Rwanda on Monday signed a host agreement for the African Pharmaceutical Technology Foundation, a pan-African body set to build the ecosystem needed to revamp the local pharmaceutical sector in Africa.
The signing ceremony between the African Development Bank (AfDB) and the Rwandan Ministry of Foreign Affairs took place in Rwanda’s capital city of Kigali.
The African Pharmaceutical Technology Foundation was set up by the AfDB in June 2022, as an independent body to address long-standing technology gap in the continent’s pharmaceutical sector through promoting technology access and transfer. Speaking at the event, Akinwumi Adesina, president of the AfDB, said there is a need for collective efforts to level the playing field for Africa’s pharma companies and build globally competitive pharmaceutical industries out of Africa.

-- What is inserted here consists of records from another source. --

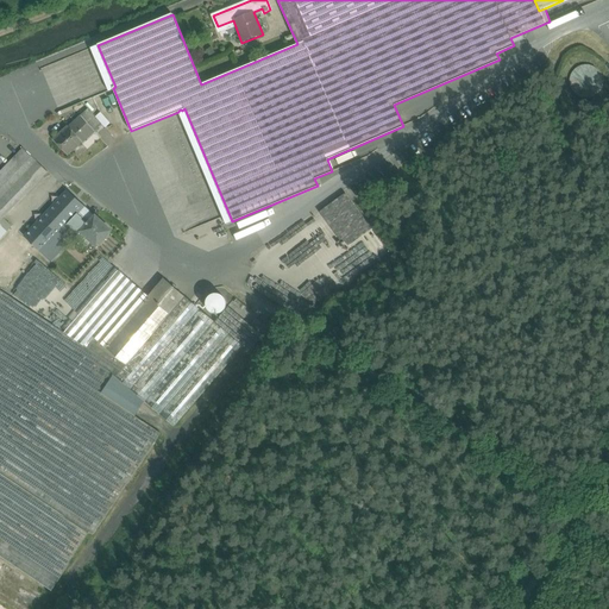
[(88,110),(69,127),(68,126),(54,139),(68,155),(81,143),(82,144),(94,132),(96,135),(104,127),(88,110)]
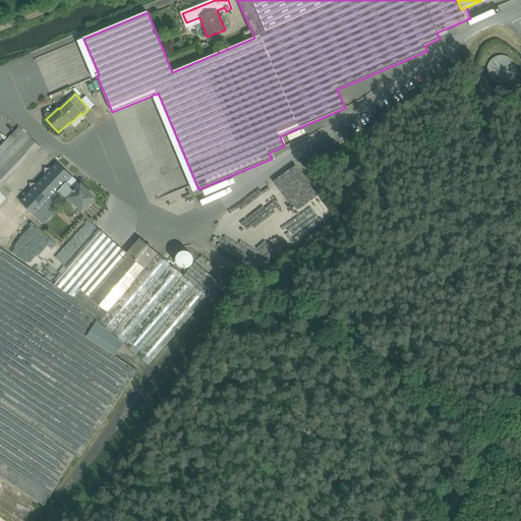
[(19,126),(0,146),(0,170),(31,137),(19,126)]
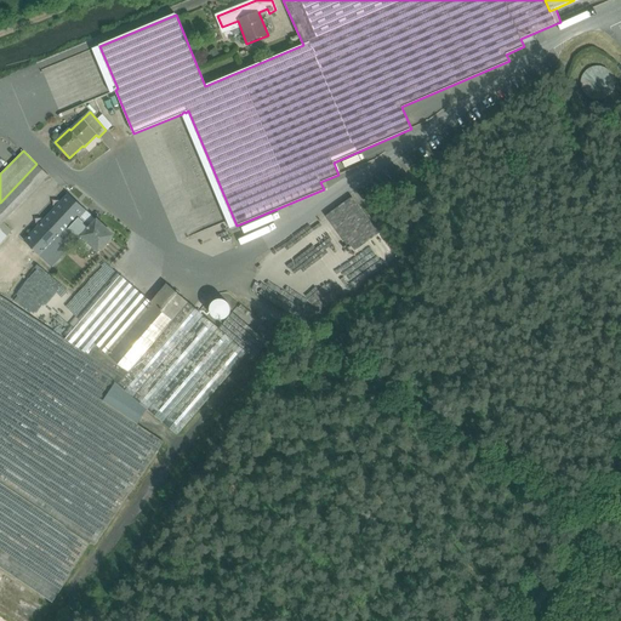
[(36,164),(0,203),(0,226),(49,175),(36,164)]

Vincent Biruta, the Rwandan minister of foreign affairs, said the foundation is out of the collective commitment to leverage science and technology for the greater good, creating an ecosystem that fosters research, development, and equitable sharing of knowledge.
Africa imports 70 percent of its medicines and produces only 1 percent of its vaccines, according to AfDB data. “Africa must produce its own medicines and vaccines. However, success will depend on building local pharmaceutical manufacturing capacity and assuring technology transfer and access to intellectual property rights, protected technologies, and manufacturing processes and systems,” Adesina said.
“Equally important is the need to build the pharmaceutical and biomedical research and development ecosystems that can support world-class local pharmaceutical industries,” he said.